Mannheim/Berlin.

Im Skandal um verschmutztes Operationsbesteck am Universitätsklinikum Mannheim hat die Staatsanwaltschaft den ehemaligen Klinikchef Alfred Dänzer angeklagt. Die Strafverfolger machen ihn für jahrelange Verstöße gegen das Medizinproduktegesetz verantwortlich. Dadurch sei „die Gesundheit einer Vielzahl von Patienten gefährdet worden“, heißt es in der Anklage. Bei einem Schuldspruch drohen Dänzer bis zu fünf Jahre Haft.

Gemessen an der Dunkelziffer potenzieller Geschädigter geht es um den wohl größten bekannten Hygieneskandal in einem deutschen Krankenhaus. Nach Ansicht von Gutachtern war die Uniklinik Mannheim von 2007 bis 2014 nicht in der Lage, OP-Instrumente nach dem Gebrauch vorschriftsmäßig zu reinigen – wegen technischer, personeller und organisatorischer Mängel. Als Folge kamen immer wieder Skalpelle, Scheren, Pinzetten, Endoskope und andere medizinische Geräte zum Einsatz, die niemals hätten benutzt werden dürfen.

Für die Staatsanwaltschaft steht fest: Ex-Klinikgeschäftsführer Dänzer wusste von der Gefahr, tat aber nichts dagegen – trotz mehrfacher Warnungen und konkreter Hinweise von Klinikärzten auf „eine direkte Patientengefährdung“. Schon 2007 hatte das Regierungspräsidium Karlsruhe als Aufsichtsbehörde die Mängel an der Mannheimer Klinik beanstandet. Doch „trotz des von ihm erkannten dringenden Handlungsbedarfs“, so die Anklage, habe Dänzer die Dinge laufen lassen. So kamen bis zu 350.000 Patienten unter Messer, an denen schon mal Blut, Haare oder Gewebereste, einmal auch eine tote Fliege, klebten.

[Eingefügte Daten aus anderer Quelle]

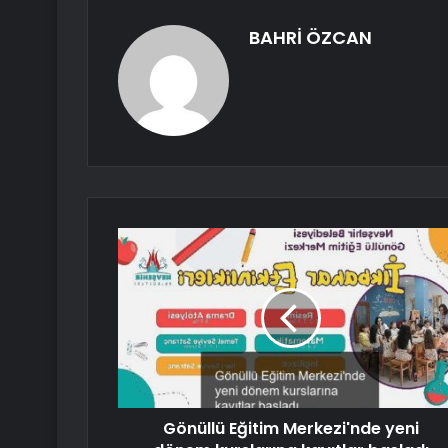
BAHRİ ÖZCAN
Gönüllü Eğitim Merkezi'nde yeni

Wie viele Patienten zu Schaden kamen, ist offen. Einzelne Betroffene hätten sich im Zuge der Ermittlungen gemeldet, sagte Oberstaatsanwalt Andreas Großmann. Einen direkten Zusammenhang zwischen aufgetretenen Infektionen und möglicherweise kontaminiertem OP-Besteck jedoch konnte ein rechtsmedizinisches Gutachten „nicht mit der im Strafrecht erforderlichen Wahrscheinlichkeit“ belegen.

Ein anonymer Hinweis hatte den Mannheimer Hygieneskandal im Herbst 2014 auffliegen lassen. Dänzer trat daraufhin als Klinikgeschäftsführer zurück. Auch seine Anfang 2015 geplante Wiederwahl zum Präsidenten der Deutschen Krankenhausgesellschaft (DKG) gab er auf. Doch am 1. Dezember 2015 feierte Dänzer ein überraschendes Comeback. Trotz des bereits gegen ihn laufenden Ermittlungsverfahrens – und ohne öffentliche Ankündigung – wurde er zum Aufsichtsratsvorsitzenden der DRK Kliniken Berlin berufen. Die halten auch nach der Anklage an ihm fest. „Solange keine Verhandlung geführt und kein Urteil gesprochen worden ist, gilt für Herrn Dänzer die Unschuldsvermutung“, sagte eine Sprecherin. An der Spitze des Kontrollgremiums wacht Dänzer in Berlin über vier Krankenhäuser mit rund 200.000 Patienten pro Jahr.